AI Innovations Description
The recommendation based on the study is to identify more innovative and context-sensitive measures to ensure adequate access to maternal healthcare for the poorest population. The study found that combining performance-based financing (PBF) with equity measures did not result in greater equity in the utilization of maternal health services in Burkina Faso. While PBF improved the utilization of some maternal health services, these benefits were not experienced by the poorest 20% of the population. Therefore, it is important to develop new approaches that specifically target and address the barriers faced by the poorest individuals in accessing maternal healthcare. This may involve implementing additional interventions alongside PBF, such as community outreach programs, transportation support, and financial assistance for the ultra-poor. It is also crucial to consider the changing policy environment and assess the interactions between different policies to ensure effective and equitable implementation of maternal health programs.
AI Innovations Methodology
To simulate the impact of the main recommendations on improving access to maternal health, you can consider the following methodology:

1. Identify the target population: Focus on the poorest population in Burkina Faso, specifically the lowest 20% based on wealth brackets.

2. Define the interventions: Develop new approaches that specifically target and address the barriers faced by the poorest individuals in accessing maternal healthcare. This may involve implementing additional interventions alongside performance-based financing (PBF), such as community outreach programs, transportation support, and financial assistance for the ultra-poor.
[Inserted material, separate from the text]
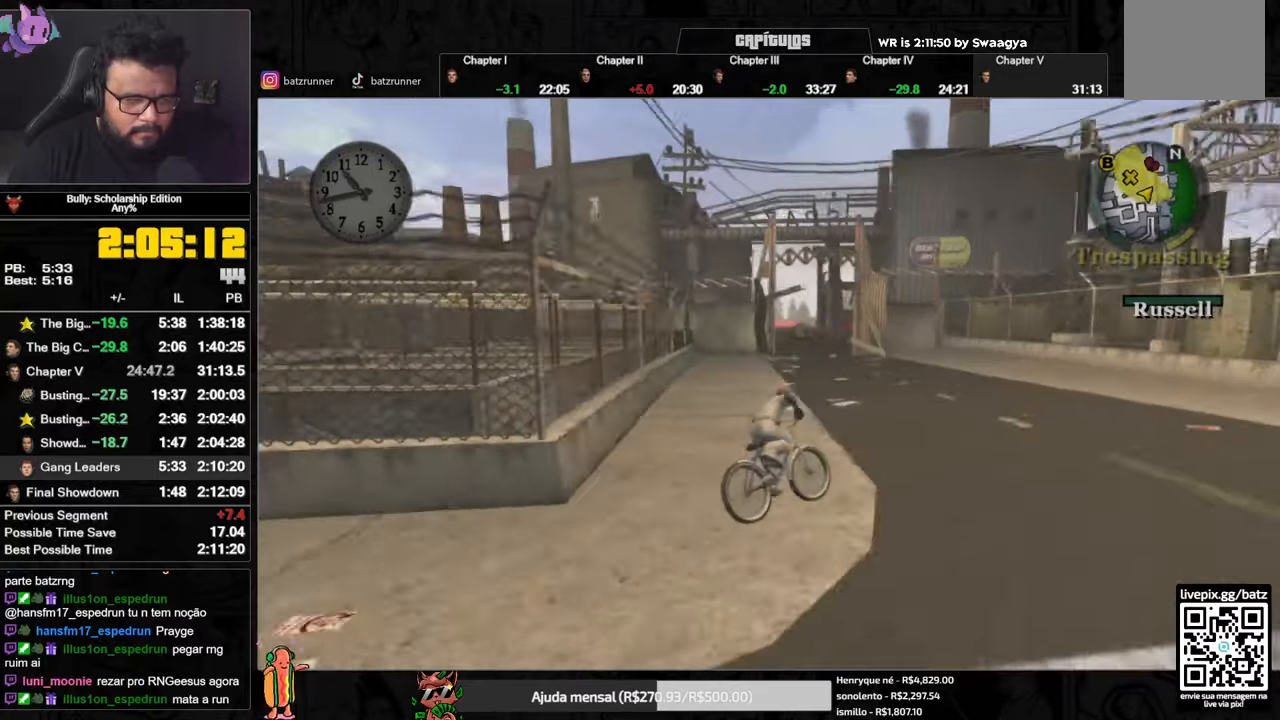
{"buttons": [], "left_stick": "center", "right_stick": "center", "events": [[17, "A", "up"], [84, "A", "down"], [134, "A", "up"], [184, "A", "down"], [234, "A", "up"], [301, "A", "down"], [301, "left_stick", "center"], [351, "A", "up"], [417, "X", "down"], [501, "X", "up"]]}
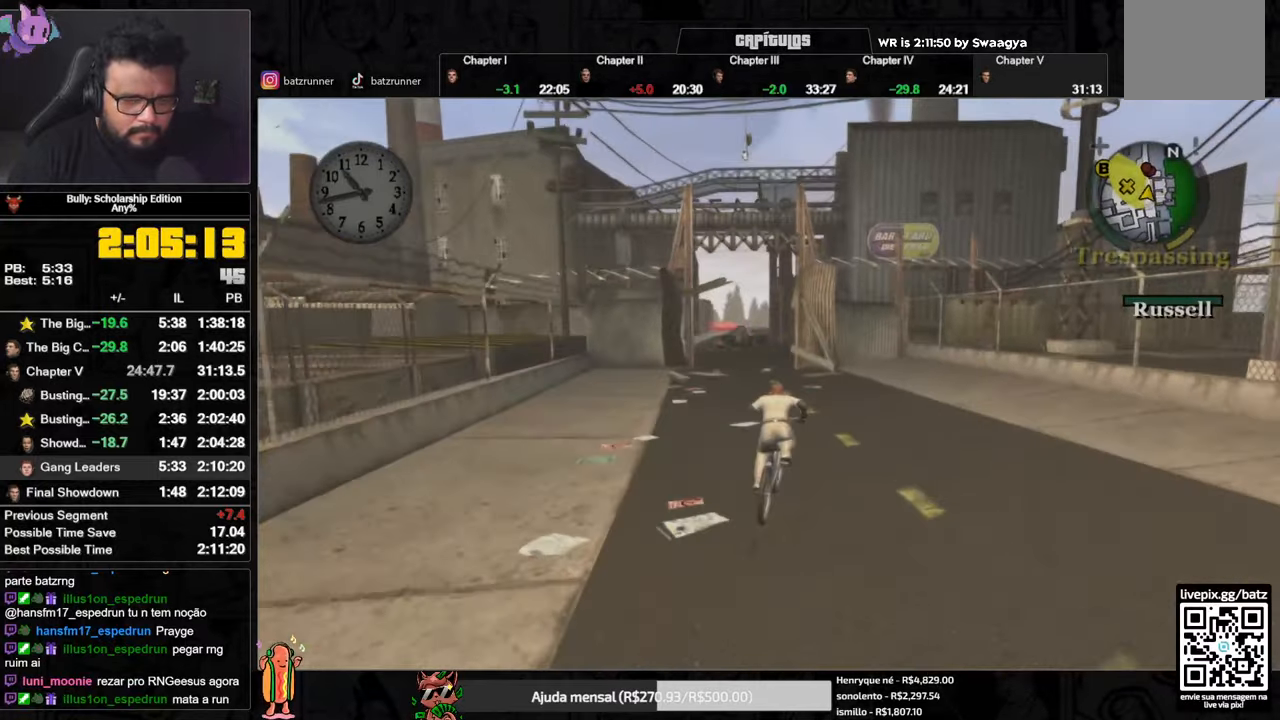
{"buttons": [], "left_stick": "center", "right_stick": "center", "events": [[50, "A", "down"], [50, "left_stick", "left"], [117, "A", "up"], [133, "A", "down"], [167, "A", "up"], [267, "X", "down"], [267, "left_stick", "center"], [367, "X", "up"], [434, "A", "down"], [484, "A", "up"]]}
3. Design a simulation model: Create a simulation model that represents the healthcare system in Burkina Faso, taking into account factors such as healthcare facilities, healthcare providers, population demographics, and geographical distribution.

4. Collect data: Gather data on the current utilization of maternal health services among the poorest population, as well as data on the effectiveness of the proposed interventions. This data can be obtained from surveys, health records, and other relevant sources.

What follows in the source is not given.